For Lutherans, the poor are sinful, but so are the rich and middle class; and they have all been redeemed by the blood of Christ. The Lutherans approached the poor in terms of vocation.
All vocations are equal before God and so are all worthy of respect. God gives daily bread to all by means of the poor peasant hard at work in the fields, who can thus live out his faith by loving and serving his neighbors. But begging is anathema! And those who are poor because they have no work must find a vocation!
Thus, in Lutheran-influenced nations–especially the Scandinavian countries of Denmark, Sweden, Norway, and Finland, and also Germany (though Kahl says the German approach is also influenced by its large Catholic population)–the emphasis is on ensuring that the poor work.
These so-called “welfare states” have strong work requirements. These are bolstered by programs to actually help the poor find employment. (Germany also incorporates the principle of “subsidiarity” associated with Catholicism, meaning that institutions than the government also play a role. If a poor person’s extended family can help, they must do so, and the government will give the person in need no payments. I would say that this approach also rests on vocation, since family is also vocation.)

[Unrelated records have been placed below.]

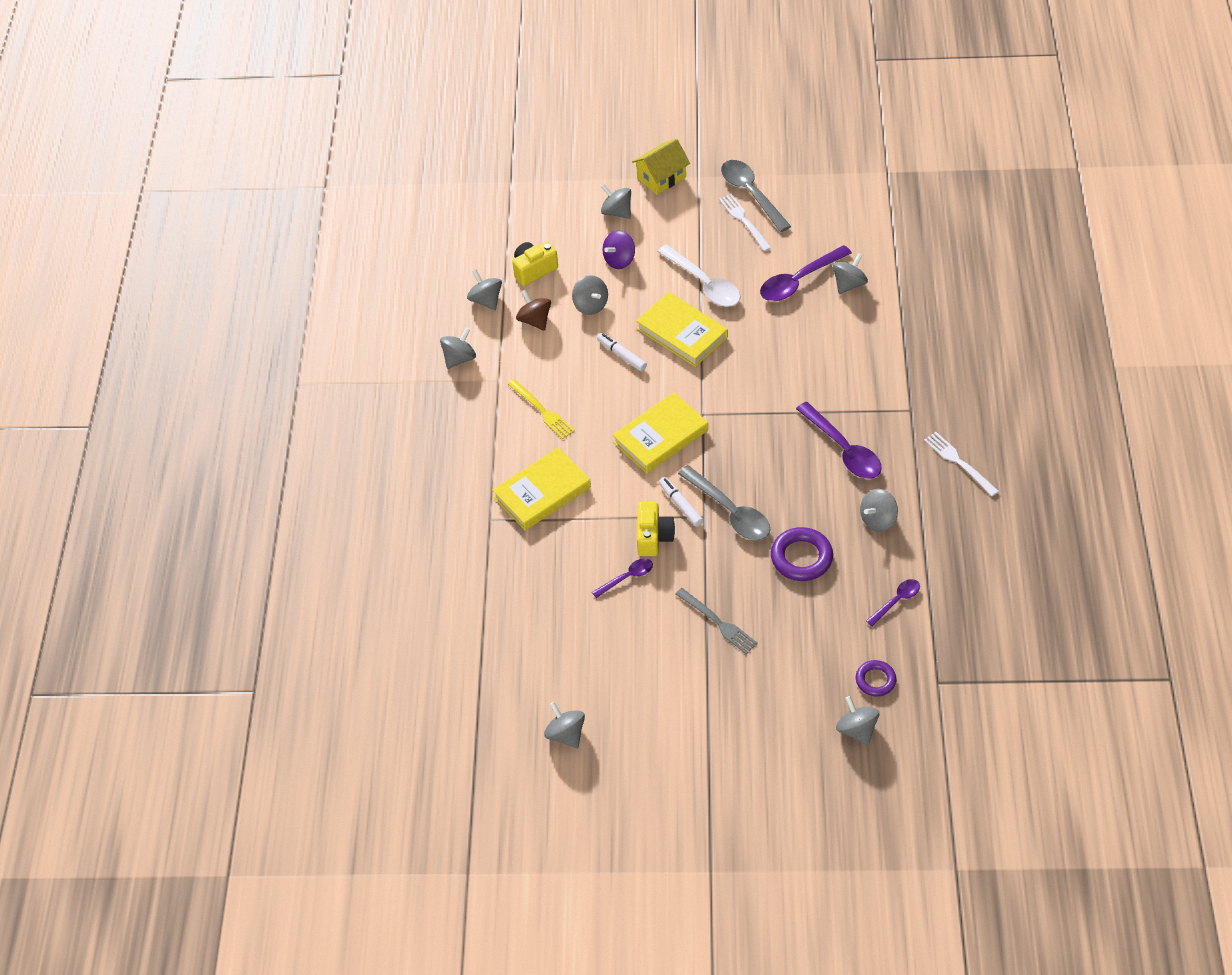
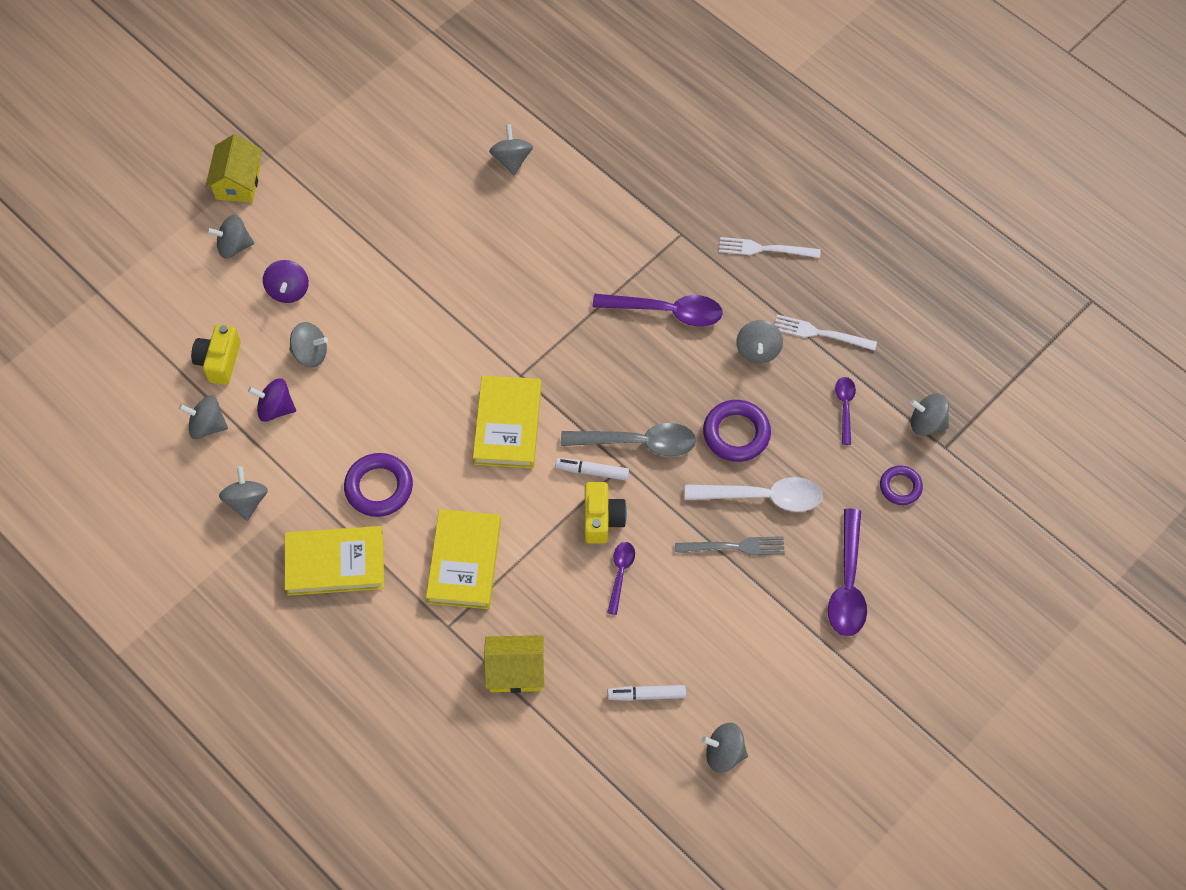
camera: 50 degrees left, 10 degrees up
yellow fork [508,379,575,439] -> purple ring [344,453,413,517]
brown spinning top [516,290,551,331] -> purple spinning top [248,378,296,422]
white marker [597,333,647,371] -> white marker moved to [607,685,686,701]
yellow book [636,292,728,367] -> yellow book moved to [285,526,384,596]
yellow camera [637,502,675,556] -> yellow camera turned 45 degrees clockwise [584,482,627,544]
white spoon [657,244,740,307] -> white spoon moved to [685,477,823,512]
white fork [719,194,772,251] -> white fork moved to [775,315,877,351]
grey spoon [721,160,791,232] -> none
purple spoon [760,245,852,301] -> purple spoon moved to [828,509,867,636]
grey spinning top [836,696,879,745] -> grey spinning top moved to [910,394,949,436]
none -> yellow house [484,635,544,693]

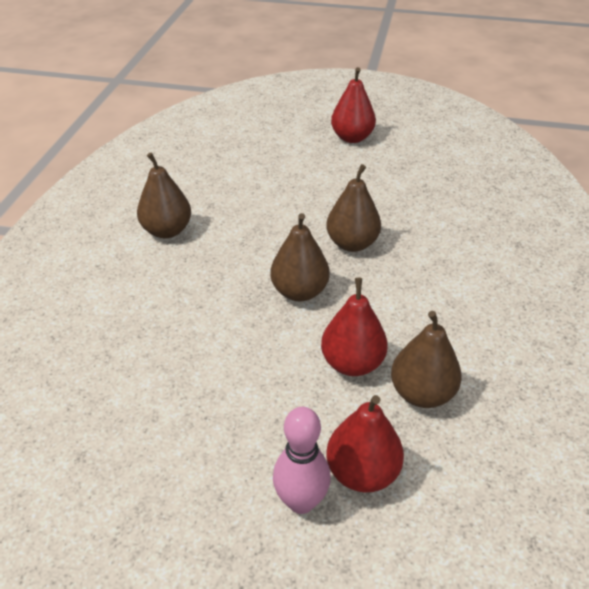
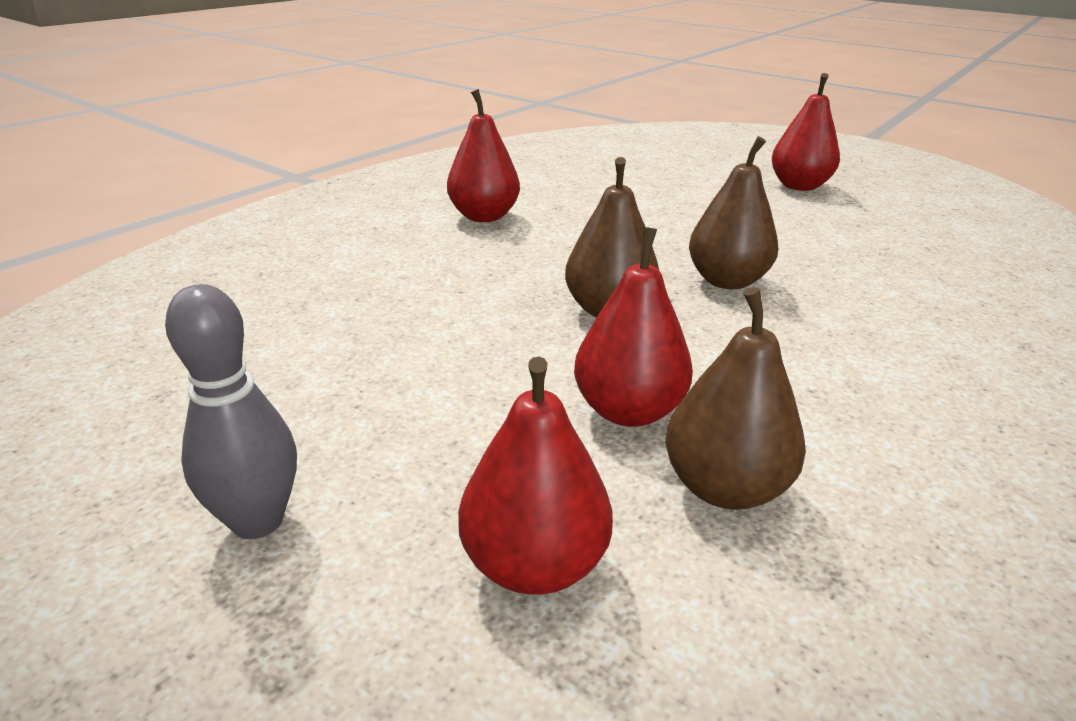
camera: 25 degrees right, 10 degrees down
brown pear [137,152,191,238] -> red pear [447,89,520,222]
pink bowling pin [273,407,331,514] -> none
none -> grey bowling pin [165,284,297,539]

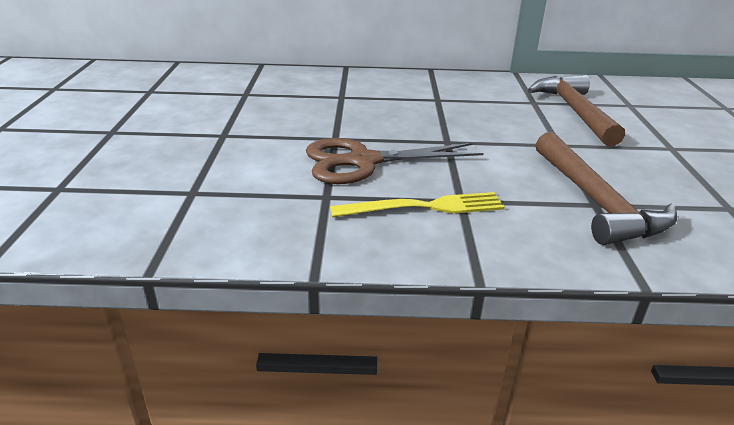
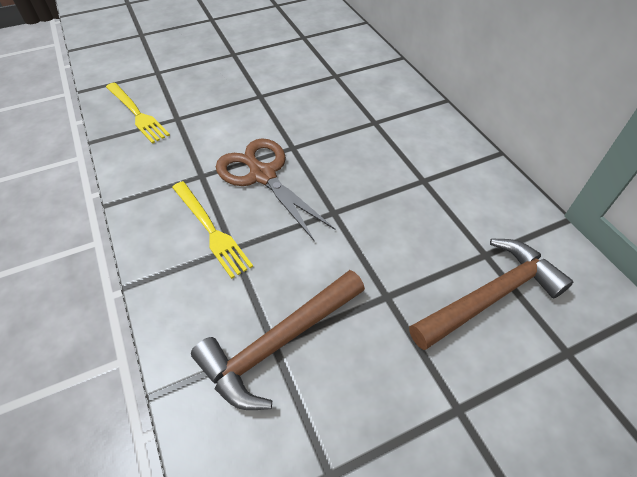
camera: 65 degrees right, 20 degrees up
none -> yellow fork [106,82,170,144]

With the doctrine of the Two Kingdoms, the church takes care of people’s spiritual needs, while the state takes care of their temporal needs. Thus, the Lutheran churches turned over the task of dealing with the poor to the state, which developed systematic programs to alleviate poverty by ensuring that the poor have vocations.
The goal is for the poor person to no longer be poor!
And, indeed, the Lutheran countries have far less poverty than the Catholic or Reformed countries do.
To be sure, there are other factors at work in those outcomes. Scandinavian countries are more culturally–and religiously– homogeneous than the United States and Great Britain.
But it’s interesting that even in these ostensibly “secularist” nations, the religious influence is still operative. And the Scandinavians know it, as Kahl makes clear:
When asked why work is so important in Swedish poverty policy, an interviewee in the Public Employment Service smiled and replied with a proverb: ‘‘We Swedes have Luther sitting on our shoulders’’ (p. 94).